Autodesk software. AutoCAD has some competition (for basic things) but there's nothing for Revit. Actually a TON of construction/infrastructure software doesn't have a better alternatives, not just Autodesk

Those were my 3 sticking points (I switched anyway)

[–] shalafi@lemmy.world 4 points 1 week ago (1 children)
[–] glimse@lemmy.world 4 points 1 week ago

I fucking hate AutoCAD (I use it professionally) but there's nothing better and I really doubt a free alternative can top it. AutoLISP alone makes it unbeatable

[–] wjrii@lemmy.world 22 points 1 week ago (1 children)

Every single major commercial 3D CAD suite is still better than FreeCAD. FreeCAD is not the unusable beast it used to be, in fact it’s very much better, but it has technical debt and structural limitations that just keep it worse.

[–] Zonetrooper@lemmy.world 6 points 1 week ago (2 children)

And this infuriates me because the market for those suites is so oppressively terrible.

Like, hell, I don't even need the full suite of simulation and modeling tools that they come with. Just give me a rock-solid parametric CAD engine, a decent rendering suite tacked on to it, and I'd really love it if anyone in this market could start investigating Linux compatibility! Hell, I'd even pay for that - just not the awful licensing regimes the current offerings operate under.

[–] wjrii@lemmy.world 3 points 1 week ago* (last edited 1 week ago) (1 children)

I bought Alibre Design, as it was a less oppressive situation license-wise, but these days I find I’m using it less than I might simply because I prefer staying in Linux for literally anything else. It was a bit pricy, but at least it was a perpetual license. I am hearing that while they don’t intend to support Linux, they’re moving away from some of the libraries that have prevented Proton from working.

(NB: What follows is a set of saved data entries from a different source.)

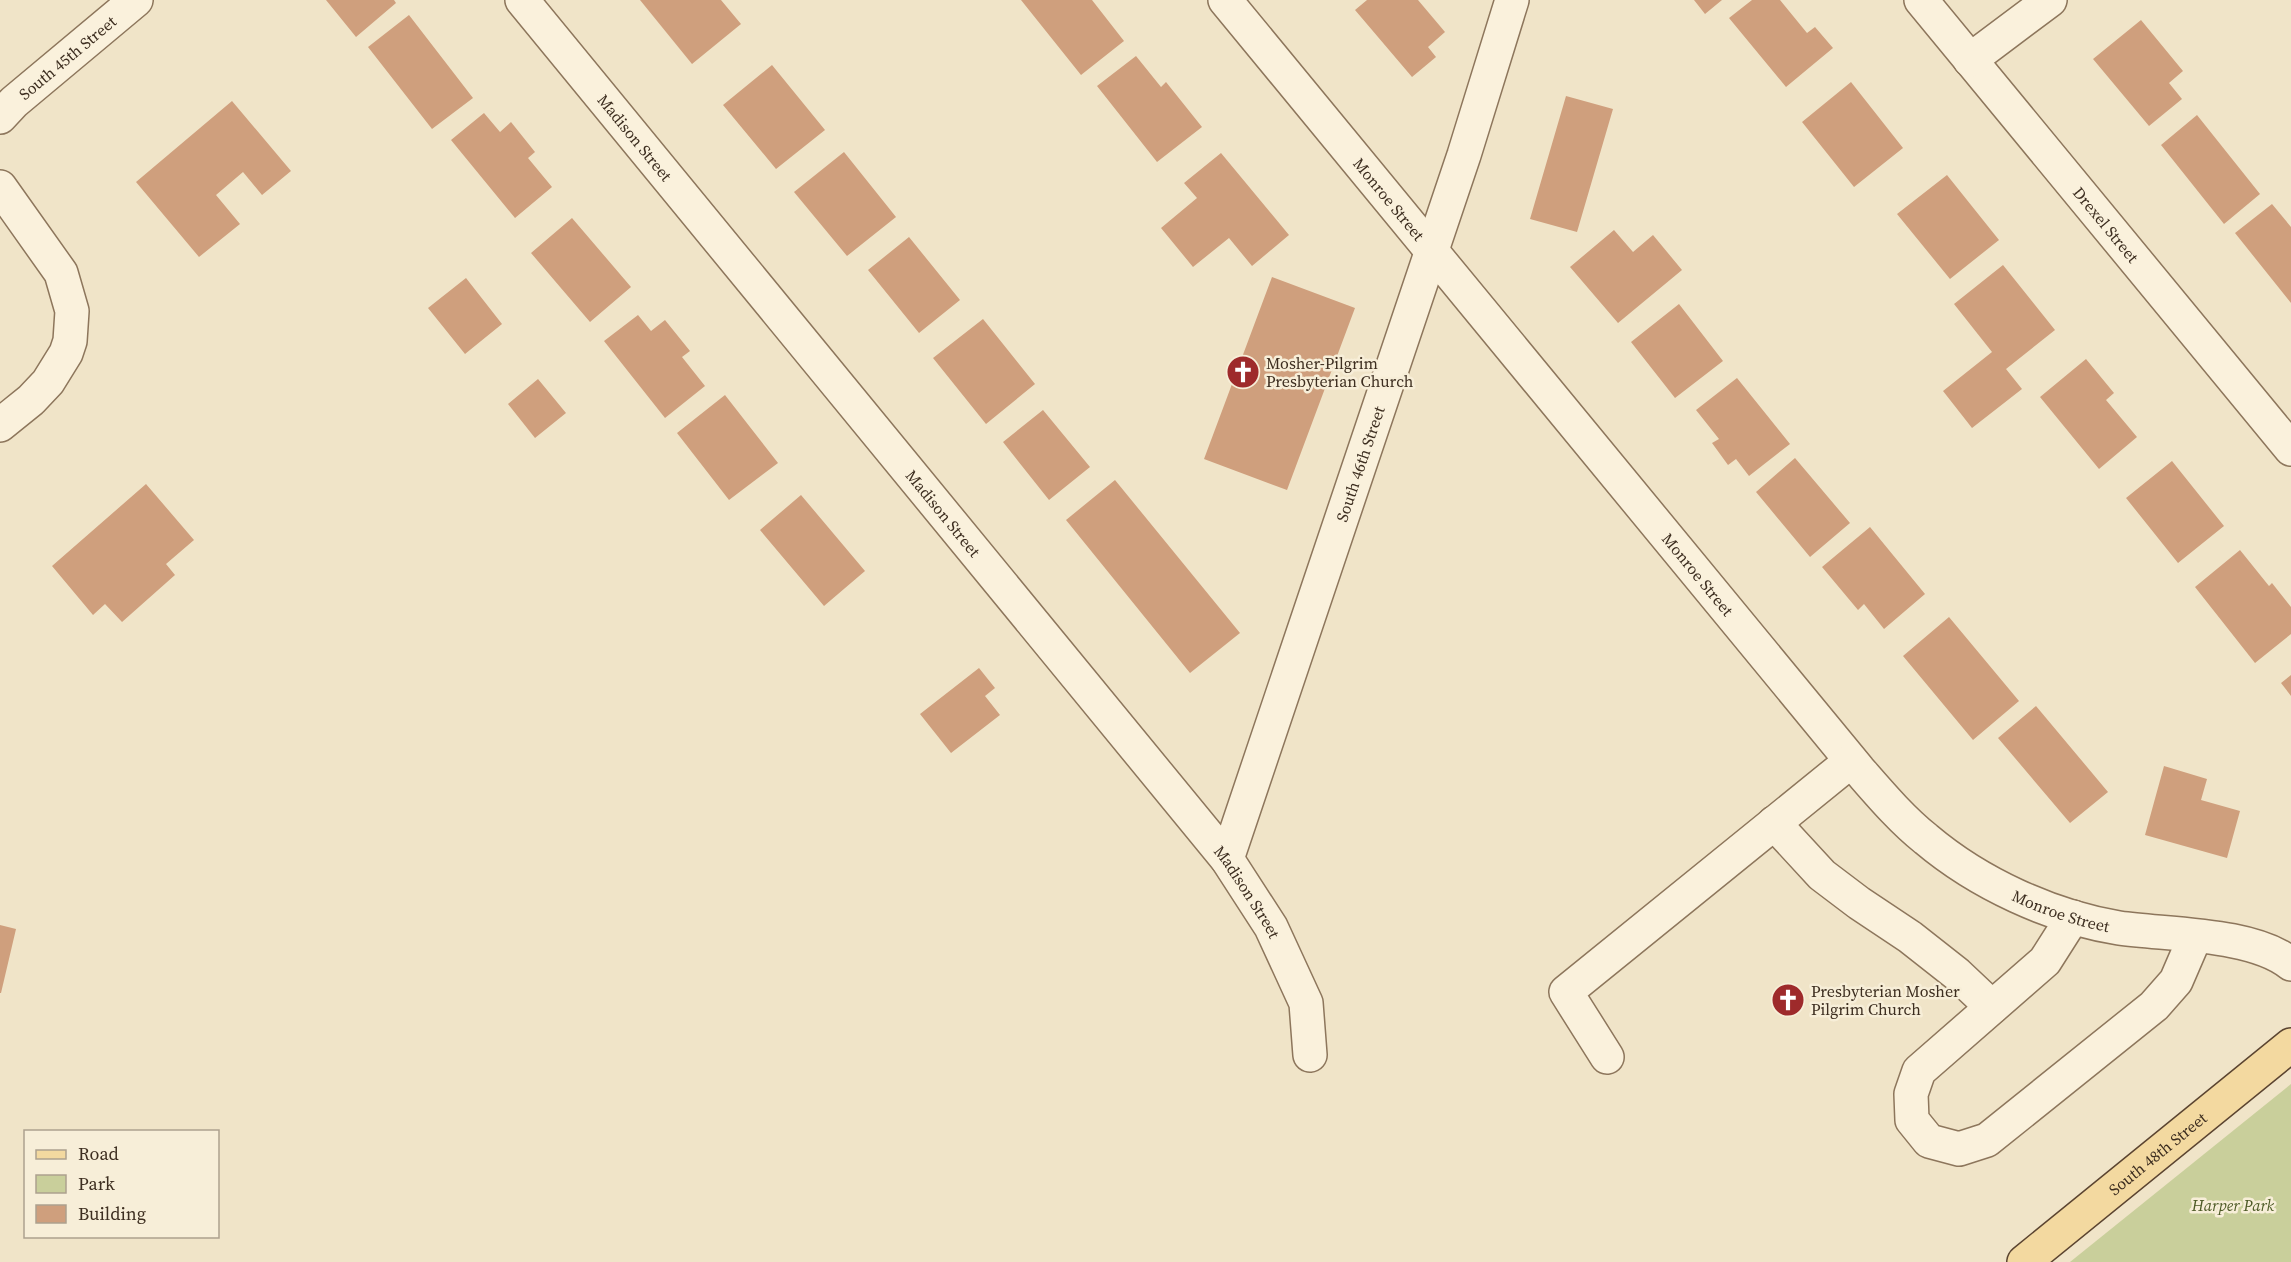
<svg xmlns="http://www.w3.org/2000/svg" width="2291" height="1262" font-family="'Source Serif 4',serif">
	<rect width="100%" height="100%" fill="#f0e4c8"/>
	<path fill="#c9cf9b" d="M2291,1084V1262H2070Z"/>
	<path fill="#cf9f7d" d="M326,0H394L396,3L356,37Z
		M640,0H721L741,24L692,64Z
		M1021,0H1092L1124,41L1081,75Z
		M1367,0H1418L1445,32L1428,47L1436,57L1412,77L1355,10Z
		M1694,0H1722L1705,14Z
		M1752,0H1780L1807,33L1815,27L1833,48L1786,87L1729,18Z
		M409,15L473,98L432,129L368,47Z
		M2141,20L2183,71L2169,83L2182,99L2149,126L2093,59Z
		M1136,56L1161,87L1166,82L1202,127L1157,162L1097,86Z
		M772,65L825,130L776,169L723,105Z
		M1851,82L1903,148L1854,187L1802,122Z
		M1566,96L1613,109L1577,232L1530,219Z
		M232,101L291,171L262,195L243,172L216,195L240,224L199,257L136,182Z
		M484,113L500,132L511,122L535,152L528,158L552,187L515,218L451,140Z
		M2197,115L2260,194L2224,224L2161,145Z
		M844,152L896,217L847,256L794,192Z
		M1221,153L1289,235L1252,266L1229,238L1193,267L1161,228L1197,198L1184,183Z
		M1947,175L1999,240L1950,279L1897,214Z
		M2272,204L2291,227V303L2235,233Z
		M572,218L631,287L590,322L531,253Z
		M1614,230L1633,252L1653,235L1682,270L1618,323L1570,267Z
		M909,237L960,300L919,333L868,270Z
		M2003,265L2055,330L2006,369L2022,389L1972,428L1943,391L1992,352L1954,304Z
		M1272,277L1355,308L1287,490L1204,459Z
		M466,278L502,324L465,354L428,308Z
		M1679,304L1723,361L1675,398L1631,342Z
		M638,315L651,331L665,320L690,351L682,357L705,386L665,418L604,341Z
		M983,319L1035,384L986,424L933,358Z
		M2086,359L2114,393L2106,400L2137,437L2099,469L2040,397Z
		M1737,378L1790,444L1749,476L1736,459L1728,465L1712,443L1719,439L1696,410Z
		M538,379L566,413L535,438L508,404Z
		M725,395L778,463L729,500L677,433Z
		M1043,410L1090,467L1049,500L1003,442Z
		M1795,458L1850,523L1810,557L1756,492Z
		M2172,461L2224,526L2178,563L2126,498Z
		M1115,480L1240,633L1190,673L1066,520Z
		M146,484L194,540L166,564L175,575L122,622L105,604L93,615L52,566Z
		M801,495L865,571L824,606L760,530Z
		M1870,527L1925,594L1884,629L1864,604L1858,610L1822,567Z
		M2240,550L2269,586L2272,583L2291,607V634L2255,663L2195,587Z
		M1949,617L2019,701L1973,740L1903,656Z
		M979,668L995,688L985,696L1000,715L951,753L920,714Z
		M2291,675V696L2281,683Z
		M2036,706L2108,792L2070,823L1998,738Z
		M2164,766L2207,779L2201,800L2240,811L2227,858L2145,835Z
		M0,925L16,929L1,993H0Z"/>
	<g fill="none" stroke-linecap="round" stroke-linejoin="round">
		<g stroke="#8d765c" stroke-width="36">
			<g id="minor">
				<path id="s1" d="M522,0L1227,859L1271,927L1306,1003L1310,1055"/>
				<path id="s2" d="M1225,0L1859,770C1880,794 1901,819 1926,839C1978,883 2051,917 2119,928C2168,935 2253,933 2291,964"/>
				<path id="s3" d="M1921,0L2291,449"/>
				<path d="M1970,60L2050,0"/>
				<path id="s4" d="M0,117L14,102L136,0"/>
				<path d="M0,187L61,273L72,311L70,341L66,353L48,382L31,400L0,425"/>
				<path d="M1774,823L1822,875L1859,903L1910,937L1957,974L1992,1007"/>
				<path id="s5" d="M1227,859L1464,155L1512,0"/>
				<path d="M2073,917L2045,961L1919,1071L1911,1094L1912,1120L1929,1141L1959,1149L1987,1140L2154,1006L2176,981L2195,937"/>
				<path d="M1607,1057L1566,992L1851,761"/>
			</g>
		</g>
		<g stroke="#5b4430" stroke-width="36">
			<g id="major">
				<path id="s6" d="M2024,1262L2291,1045"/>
			</g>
		</g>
		<use href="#minor" stroke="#faf1dc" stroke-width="33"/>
		<use href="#major" stroke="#f3d9a0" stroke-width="33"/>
	</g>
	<defs>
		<g id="church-disc" transform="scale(1.725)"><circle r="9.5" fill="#9e2a2b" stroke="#f7eed8"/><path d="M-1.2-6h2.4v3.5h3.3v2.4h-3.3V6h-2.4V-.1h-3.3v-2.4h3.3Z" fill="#fff"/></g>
	</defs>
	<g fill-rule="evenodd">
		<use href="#church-disc" x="1243" y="372"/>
		<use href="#church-disc" x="1788" y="1000"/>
	</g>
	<g text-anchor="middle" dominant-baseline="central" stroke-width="5" stroke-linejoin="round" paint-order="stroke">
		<g font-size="16" fill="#3d2e20" stroke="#f7eed8">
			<text stroke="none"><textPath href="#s4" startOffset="90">South 45th Street</textPath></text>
			<text stroke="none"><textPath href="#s1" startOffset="178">Madison Street</textPath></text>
			<text stroke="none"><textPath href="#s2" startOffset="258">Monroe Street</textPath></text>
			<text stroke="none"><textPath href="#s3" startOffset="291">Drexel Street</textPath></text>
			<text stroke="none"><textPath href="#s5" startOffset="417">South 46th Street</textPath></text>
			<text stroke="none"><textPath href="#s1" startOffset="664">Madison Street</textPath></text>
			<text stroke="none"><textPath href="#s2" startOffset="744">Monroe Street</textPath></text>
			<text stroke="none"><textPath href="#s1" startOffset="1150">Madison Street</textPath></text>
			<text stroke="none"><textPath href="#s2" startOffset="1248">Monroe Street</textPath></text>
			<text stroke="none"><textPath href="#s6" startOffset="172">South 48th Street</textPath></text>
		</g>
		<g font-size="16" fill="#3d2e20" stroke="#f7eed8" text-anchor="start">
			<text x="1266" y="363">Mosher-Pilgrim<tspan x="1266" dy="18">Presbyterian Church</tspan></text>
			<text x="1811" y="991">Presbyterian Mosher<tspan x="1811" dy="18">Pilgrim Church</tspan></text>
		</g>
		<g font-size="16" font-style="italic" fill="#4d5a26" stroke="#f7eed8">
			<text x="2233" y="1205">Harper Park</text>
		</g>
	</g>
	<rect x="24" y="1130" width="195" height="108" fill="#f7eed8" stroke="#ada18e" stroke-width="1.5"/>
	<rect x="36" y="1150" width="30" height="9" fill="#f3d9a0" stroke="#ada18e" stroke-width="1.5"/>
	<text x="78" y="1160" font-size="18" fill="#3d2e20">Road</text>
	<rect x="36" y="1175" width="30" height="18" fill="#c9cf9b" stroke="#ada18e" stroke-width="1.5"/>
	<text x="78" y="1190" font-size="18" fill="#3d2e20">Park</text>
	<rect x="36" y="1205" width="30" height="18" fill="#cf9f7d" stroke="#ada18e" stroke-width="1.5"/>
	<text x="78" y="1220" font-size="18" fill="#3d2e20">Building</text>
</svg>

The rest are varying degrees of oppressive lock-in and feature erosion. PTC/OnShape in particular has a huge “Fuck-You” attitude towards anybody who wants to consider throwing a design up on Etsy or selling a few trinkets without paying out the ass for a professional-grade subscription, and being the only fully mature web-based tool, it’s the only one that works properly in Linux.

[–] spamspeicher@feddit.org 2 points 1 week ago* (last edited 1 week ago)

+1 for Alibre.

With v29 (release probably in march) they are changing the UI framework, the last thing preventing it on any other OSs. In the latest live stream on YouTube they hinted that they would look into a Linux port if there is enough interest. 3 of 4 hosts in the stream gave a thumbs up for Linux, so there is hope.

Edit: Link to the stream https://youtu.be/uDheVp1OH4Y?t=5184

Compared to other CAD its cheap as hell. Especially if you don't need the all features, you can get Atom3D for less than 300€. For everyone interested: wait for promotions, the price is heavily discounted a few times per year.

[–] P13@lemmy.dbzer0.com 2 points 1 week ago

I would kill for Rhino 3D on Linux…

However, these days I usually prefer OpenSCAD to Grasshopper for parametric.

[–] tal@lemmy.today 9 points 1 week ago* (last edited 1 week ago)

Almost all video game genres are overwhelmingly dominated by closed-source, commercial software. FOSS generally isn't competitive there.

I'd give FOSS the upper hand in traditional roguelikes and playing card solitaire implementations, maybe. Maybe chess AIs. Purely-text interactive fiction of the stuff that one might find on The Interactive Fiction Archive isn't mostly FOSS, but is frequently non-commercial.

That's a pretty small portion of what game stuff is out there.

But, yeah, for most non-game stuff, I'd agree; I'd rather use the FOSS options.

[–] elbarto777@lemmy.world 2 points 1 week ago

FOSS music packages are lacking compared to their commercial counterparts. I like and have made a few pieces using LMMS, but I'm under no delusion that it's better than, say FL Studio or Ableton Live.

[–] svtdragon@lemmy.world 2 points 1 week ago* (last edited 1 week ago)

Datadog beats the pants off Prometheus, Grafana, and friends.

DAWs. LMMS is only really functional as introductory software, to see if you like the workflow before you graduate to a paid DAW IMO. Maybe when Audacity introduces the requisite features to be considered a DAW it'll be better, but that's at least a decade down the line.